Scientists, together with public health organizations and media outlets, have been charged with another critical task: conveying accurate, meaningful information to the public. Some communication strategies have proven effective, while others have revealed room for improvement. Explaining the need for people to stay home represents one challenging aspect of infection control. #FlattenTheCurve, a topic trending on social media, succinctly conveys how staying home reduces infection transmission.

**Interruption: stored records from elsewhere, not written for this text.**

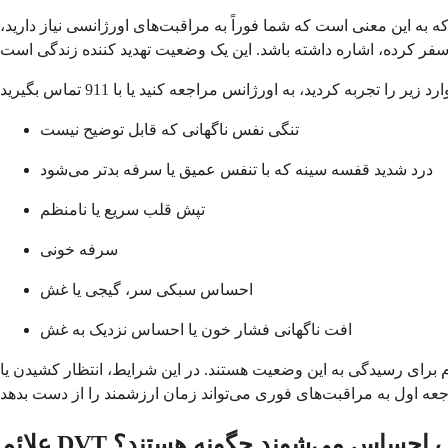
 به این معنی است که شما فوراً به مراقبت‌های اورژانسی نیاز دارید،
تنگی نفس ناگهانی که قابل توضیح نیست
درد شدید قفسه سینه که با تنفس عمیق یا سرفه بدتر می‌شود
تپش قلب سریع یا نامنظم
سرفه خونی
احساس سبکی سر، گیجی یا غش
افت ناگهانی فشار خون یا احساس نزدیک به غش
م برای رسیدگی به این وضعیت هستند. در این شرایط، انتظار کشیدن یا
 که خفیف احساس می‌شوند چگونه هستند؟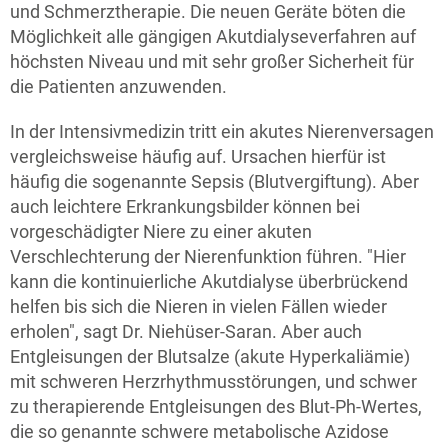
und Schmerztherapie. Die neuen Geräte böten die
Möglichkeit alle gängigen Akutdialyseverfahren auf
höchsten Niveau und mit sehr großer Sicherheit für
die Patienten anzuwenden.
In der Intensivmedizin tritt ein akutes Nierenversagen
vergleichsweise häufig auf. Ursachen hierfür ist
häufig die sogenannte Sepsis (Blutvergiftung). Aber
auch leichtere Erkrankungsbilder können bei
vorgeschädigter Niere zu einer akuten
Verschlechterung der Nierenfunktion führen. "Hier
kann die kontinuierliche Akutdialyse überbrückend
helfen bis sich die Nieren in vielen Fällen wieder
erholen", sagt Dr. Niehüser-Saran. Aber auch
Entgleisungen der Blutsalze (akute Hyperkaliämie)
mit schweren Herzrhythmusstörungen, und schwer
zu therapierende Entgleisungen des Blut-Ph-Wertes,
die so genannte schwere metabolische Azidose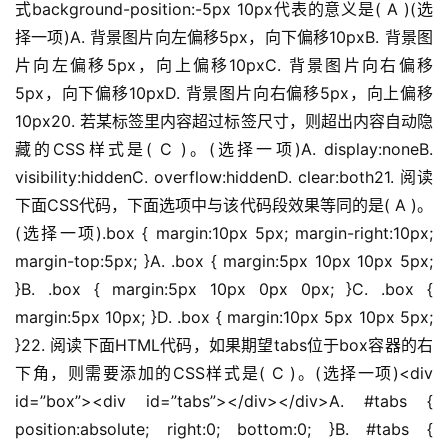
式background-position:-5px 10px代表的意义是( A )(选
择一项)A. 背景图片向左偏移5px，向下偏移10pxB. 背景图
片向左偏移5px，向上偏移10pxC. 背景图片向右偏移
5px，向下偏移10pxD. 背景图片向右偏移5px，向上偏移
10px20. 若某标签里内容超过标签尺寸，则超出内容自动隐
藏的CSS样式是( C )。(选择一项)A. display:noneB. 
visibility:hiddenC. overflow:hiddenD. clear:both21. 阅读
下面CSS代码，下面选项中与该代码段效果等同的是( A )。
(选择一项).box { margin:10px 5px; margin-right:10px; 
margin-top:5px; }A. .box { margin:5px 10px 10px 5px; 
}B. .box { margin:5px 10px 0px 0px; }C. .box { 
margin:5px 10px; }D. .box { margin:10px 5px 10px 5px; 
}22. 阅读下面HTML代码，如果期望tabs位于box容器的右
下角，则需要添加的CSS样式是( C )。(选择一项)<div 
id=”box”><div id=”tabs”></div></div>A. #tabs { 
position:absolute; right:0; bottom:0; }B. #tabs {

“It’s simple, paints a picture, and has a rhythm to it,” said Hank Dart, Senior Health Communications Lead at the WashU School of Medicine. However, Dart asserted that scientists cannot rely too heavily on complex graphs. For this reason, other messages with clear imagery, such as “Stop the Spread,” may be more effective at communicating with the public.

Crafting these messages is far from easy, especially with diverse target audiences. According to Dr. Vetta Thompson, Co-Director of WashU’s Center for Community Health Partnership and Research, public health communications appearing in the media tend to target middle-class, professional families.

“This messaging represents a failure to provide social distancing and isolation guidance for all members of our society such as individuals unable to work from home, living in dense housing, using public transportation, or unable to afford health care,” Dr. Thompson said. She added that an early emphasis on limiting foreign travel contributed to additional miscommunication. A failure to highlight the purpose of these containment measures led to a false sense of safety in many communities. (For more on how COVID-19 highlights racial health inequalities in particular, check out this article by Kamaria Lee, a third year medical student.)

Exchanging knowledge among healthcare professionals, scientific researchers, and the broader community has become more important than ever before. In the coming months, a commitment to clear and compassionate communication will strengthen our efforts to overcome the impacts of COVID-19. The more we listen to and learn from the experiences of others, the more effective our messages will become.